**Estratto del documento:**

Insieme, però, sento mie la meraviglia e la sorpresa di Pietro davanti ai prodigi compiuti dal Signore nel cammino ventennale fatto con voi. Il suo grande stupore (Lc 5,9) è il mio davanti alla pesca che il Dio vivo ci ha concesso di fare. E lo stupore si fa lode, ringraziamento, memoria riconoscente, suscita una vera e propria confessio laudis (cfr. sotto, n. 2).
Ma faccio mie anche le parole umili dell’apostolo che bene esprimono le mie inadeguatezze e le mie frustrazioni: Maestro, abbiamo faticato tutta la notte e non abbiamo preso nulla (Lc 5,5.8)...Signore, allontanati da me che sono un peccatore. Nasce dal di dentro l’urgenza di una confessio vitae che riconosce le inadempienze e le lentezze del cammino (cfr. sotto, n. 3).
Mentre il tragitto percorso torna nella mente e nel cuore - e grande è il bisogno di ringraziare, viva è la coscienza di quanto avrei potuto fare e non ho fatto -, la mia prima e ultima parola continua a essere, oggi come allora, quella di Pietro: Sulla tua parola getterò le reti (Lc 5,5). È la mia confessio fidei. Dalla Parola tutto è partito: dalla Parola vorrei ricominciare (cfr. sotto, n. 4).
I singoli capitoli di questa mia lettera si richiamano successivamente a queste parole evangeliche, sintesi di un vissuto che vorrei rileggere davanti a Dio in vista del futuro che ci attende.

[Righe da un dataset]

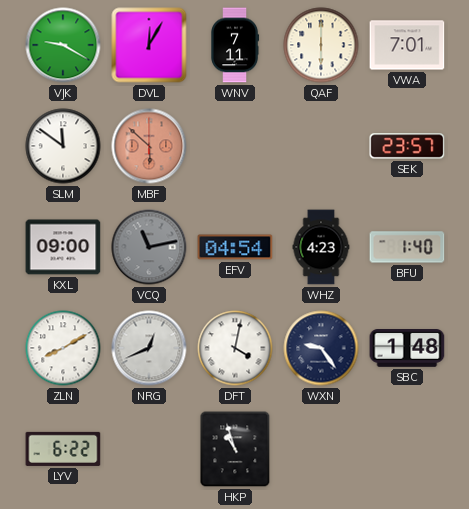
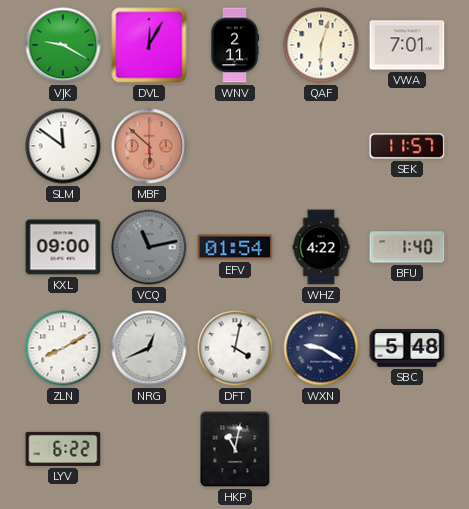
WNV: 7:11 -> 2:11
QAF: 6:00 -> 6:03
SEK: 23:57 -> 11:57
EFV: 04:54 -> 01:54
WHZ: 4:23 -> 4:22
WXN: 9:24 -> 9:20
SBC: 1:48 -> 5:48
HKP: 10:57 -> 11:02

**Istruzioni:**
A. Nell'estratto, quale frase di Pietro viene definita confessio fidei?
B. Per favore, riporta dall'estratto il passo che va da "Insieme, però, sento" fino a "sotto, n. 3).".
C. Riassumi l'estratto in due frasi.

**Risposte ai compiti:**
A. «Sulla tua parola getterò le reti» (Lc 5,5).

B.
Insieme, però, sento mie la meraviglia e la sorpresa di Pietro davanti ai prodigi compiuti dal Signore nel cammino ventennale fatto con voi. Il suo grande stupore (Lc 5,9) è il mio davanti alla pesca che il Dio vivo ci ha concesso di fare. E lo stupore si fa lode, ringraziamento, memoria riconoscente, suscita una vera e propria confessio laudis (cfr. sotto, n. 2).
Ma faccio mie anche le parole umili dell’apostolo che bene esprimono le mie inadeguatezze e le mie frustrazioni: Maestro, abbiamo faticato tutta la notte e non abbiamo preso nulla (Lc 5,5.8)...Signore, allontanati da me che sono un peccatore. Nasce dal di dentro l’urgenza di una confessio vitae che riconosce le inadempienze e le lentezze del cammino (cfr. sotto, n. 3).

C. Chi scrive fa proprie le parole evangeliche di Pietro per rileggere il cammino ventennale: lo stupore si fa lode (confessio laudis), il riconoscimento delle inadempienze diventa confessio vitae e la fiducia nella Parola è la confessio fidei da cui ricominciare. I singoli capitoli della lettera si richiamano successivamente a queste parole, per rileggere il vissuto davanti a Dio in vista del futuro.